PROMPT
Word for word, return each entry that follows, with every image removed.
--- EXCERPTED DATA Enclosed Below ---
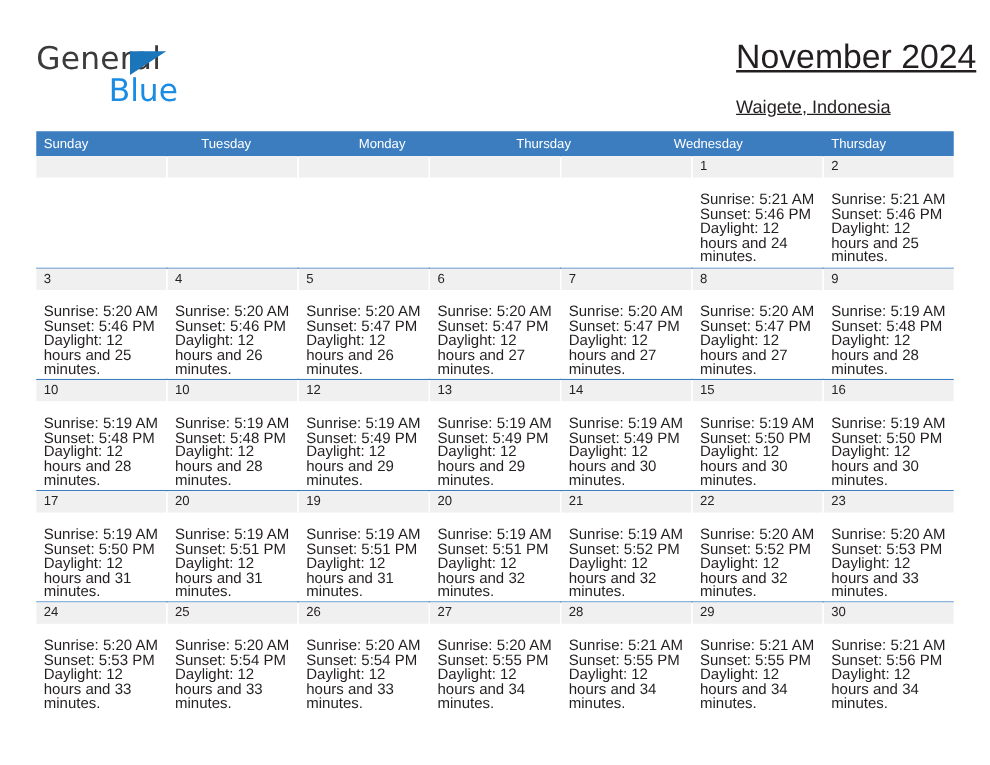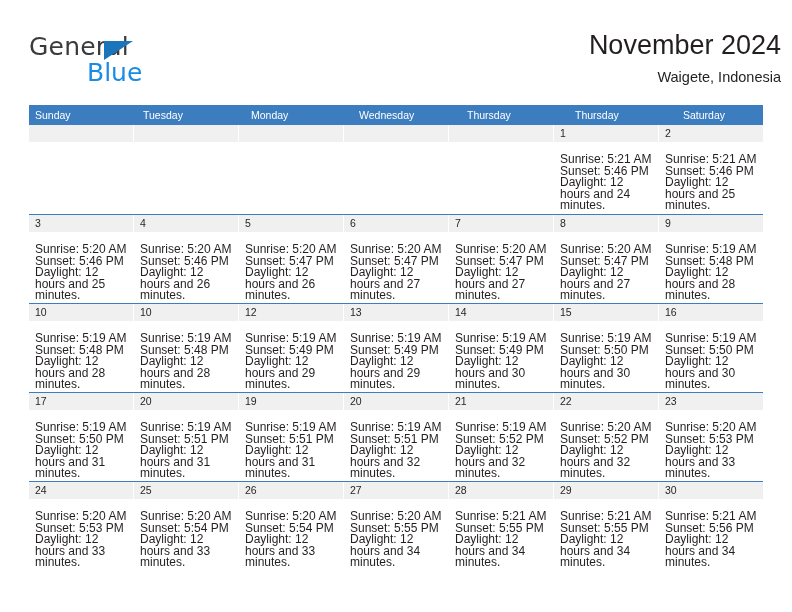--- a/index.html
+++ b/index.html
@@ -70,7 +70,8 @@
     position: absolute;
     right: 0;
     top: 0;
-    text-align: right;
+    text-align: left;
+    text-decoration: underline;
   }
   .cal-title {
     font-size: 27px;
--- End of Enclosed EXCERPTED DATA ---
RESPONSE BELOW
--- a/index.html
+++ b/index.html
@@ -70,7 +70,8 @@
     position: absolute;
     right: 0;
     top: 0;
-    text-align: right;
+    text-align: left;
+    text-decoration: underline;
   }
   .cal-title {
     font-size: 27px;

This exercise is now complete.